Turkmenistan: Time to End Enforced Disappearances
On the International Week of the Disappeared, the “Prove They Are Alive!” campaign reiterates its call to the government of Turkmenistan to shed light on the fate of dozens who have been imprisoned without any contact with the outside world for almost 15 years
Every year, the International Week of the Disappeared is commemorated worldwide. This initiative, launched in 1981 by Latin American NGOs, aims at reminding the world public opinion that enforced disappearances continues to be a widespread phenomenon.
There could not be a more appropriate time to reflect on the fate and suffering of many dozens of forcibly disappeared people in Turkmenistan’s prison system. These people are serving long-term sentences under different charges. They endure torture and inhumane and cruel conditions in medieval-type prisons. In most cases, their convictions were a result of unfair and politically motivated trials. Their families have had no information or contact about them since their imprisonment, for periods going up to 15 years. The crime of enforced disappearance is not a matter of the past; it continues today. It is an important moment to reflect about the pain this injustice has caused these individuals and their families. But it is not enough to reflect.
The human rights campaign “Prove They Are Alive!” reiterates its strong call to the government of Turkmenistan to restore the rights of the forcibly disappeared and their families and to immediately halt the practice of enforced disappearances. The government of Turkmenistan should inform the relatives of the disappeared of their fate and whereabouts and allow them access to their loved ones, lawyers, and international monitors without further delay.
The human rights campaign “Prove They Are Alive!” documented 88 cases of enforced disappearance in Turkmenistan and is working to investigate other cases. It is likely that the problem is more prevalent and that up to 150 prisoners are kept in full isolation. Most of these people are former government officials that were sentenced to lengthy prison terms in several massive waves of arrests that took place at the end of the 1990s and early 2000s, with the largest group among them accused of attempting to assassinate the former President of Turkmenistan Saparmurat Niyazov in November 2002. The grave allegations of mass human rights violations following this episode prompted the OSCE to activate the organization’s Moscow Mechanism, whose final report already identified incommunicado detentions as one of the violations a few months after the arrests. Concerns about this practice were raised in several UN General Assembly resolutions on Turkmenistan, as well as in the 2006 report by the UN Secretary General on human rights in Turkmenistan.
The most prominent figures among the disappeared include the former speaker of parliament and dean of Turkmenistan’s most prestigious law school, Tagandurdy Khallyev, and the former ambassador to the Organization for Security and Co-operation in Europe, Batyr Berdyev, who received 20 years each in 2003; Serdar Rakhimov, former head of Turkmenistan’s state television, who was sentenced to 25 years; and former Minister of Foreign Affairs Boris Shikhmuradov, who received a 25-year sentence in December 2002 (and was later re-sentenced to life imprisonment by retroactively applying a law adopted in March 2003); Gulgeldy Annaniyazov, a former Turkmen exiled dissident who was sentenced in 2008 to 11 years on charges that were not made public. As in other cases documented by the “Prove They Are Alive!” campaign, families have not been able to meet or find out about their loved ones from the government since their imprisonment – not even whether they are dead or alive.

> _EXCERPTED DATA_:
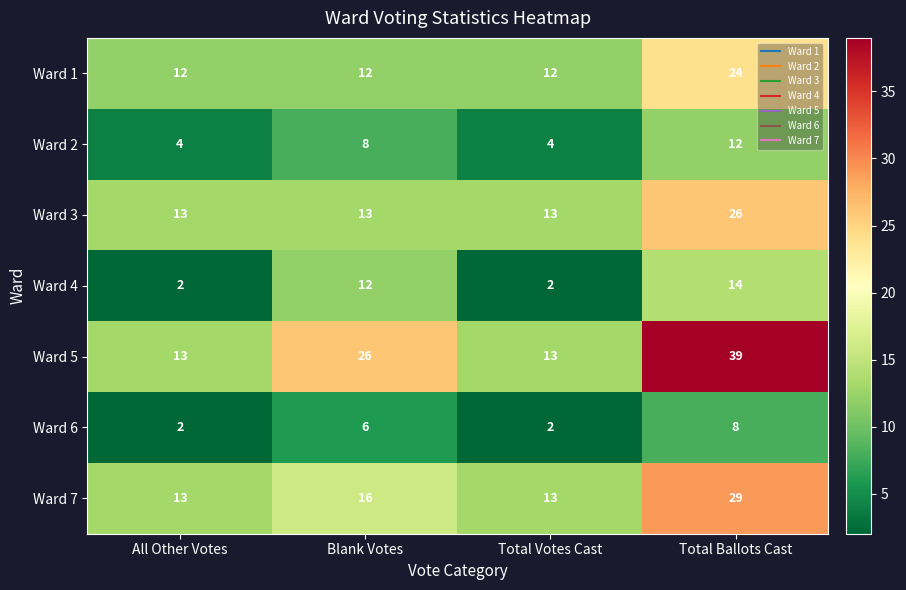

Which series has the widest spread of values?

Ward 5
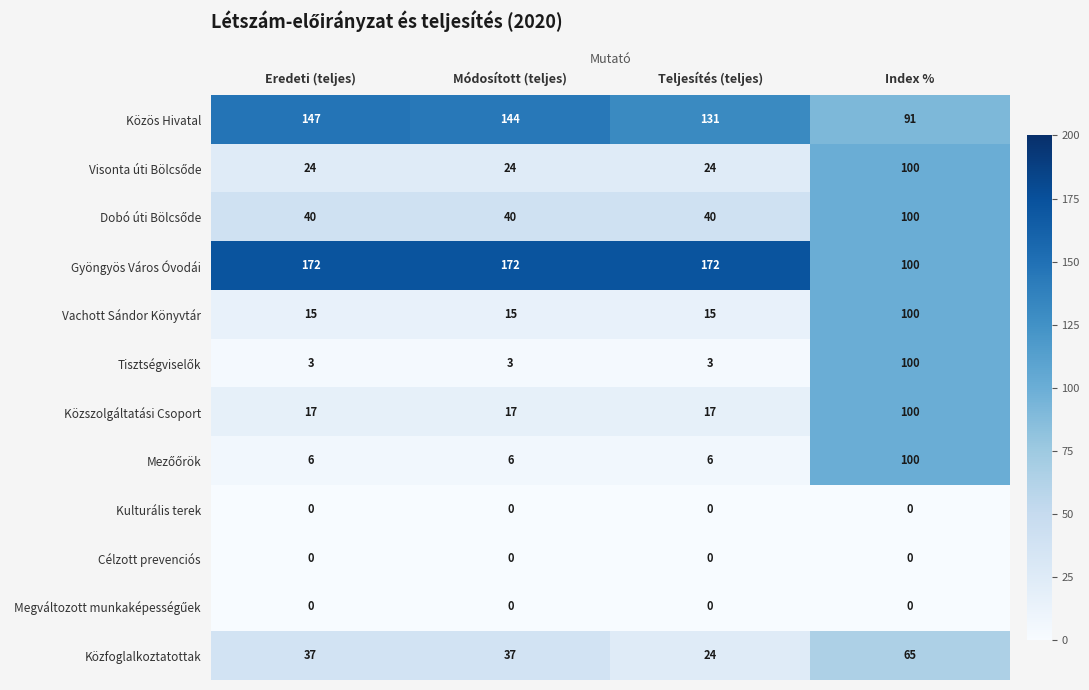

At which category is the sum across all series the highest?

Index %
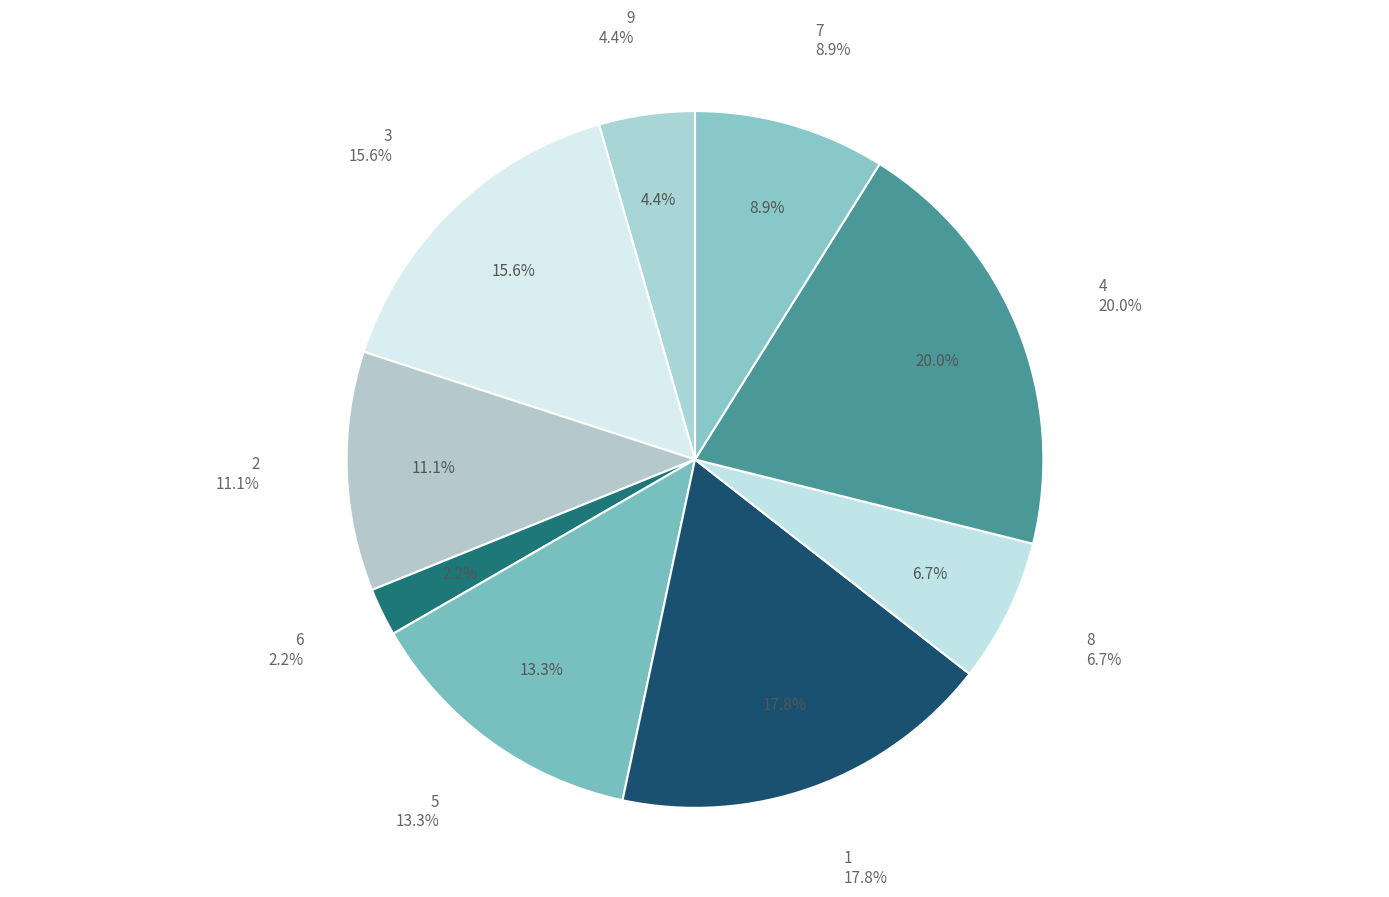

Rank the categories by value from lowest to highest.

6, 9, 8, 7, 2, 5, 3, 1, 4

> _INSTRUCTION 1_:
Answer these questions using the article on enforced disappearances in Turkmenistan.
(a) In what year was the International Week of the Disappeared launched?
(b) How many cases of enforced disappearance has the "Prove They Are Alive!" campaign documented in Turkmenistan?
(c) How many years was Serdar Rakhimov sentenced to?
> _INSTRUCTION 2_:
Copy the lines of the records from the line that contains "Rank the categories" through the end of the records, including both ends, and nothing else.

> _REPLY 1_:
(a) 1981
(b) 88
(c) 25 years

> _REPLY 2_:
Rank the categories by value from lowest to highest.

6, 9, 8, 7, 2, 5, 3, 1, 4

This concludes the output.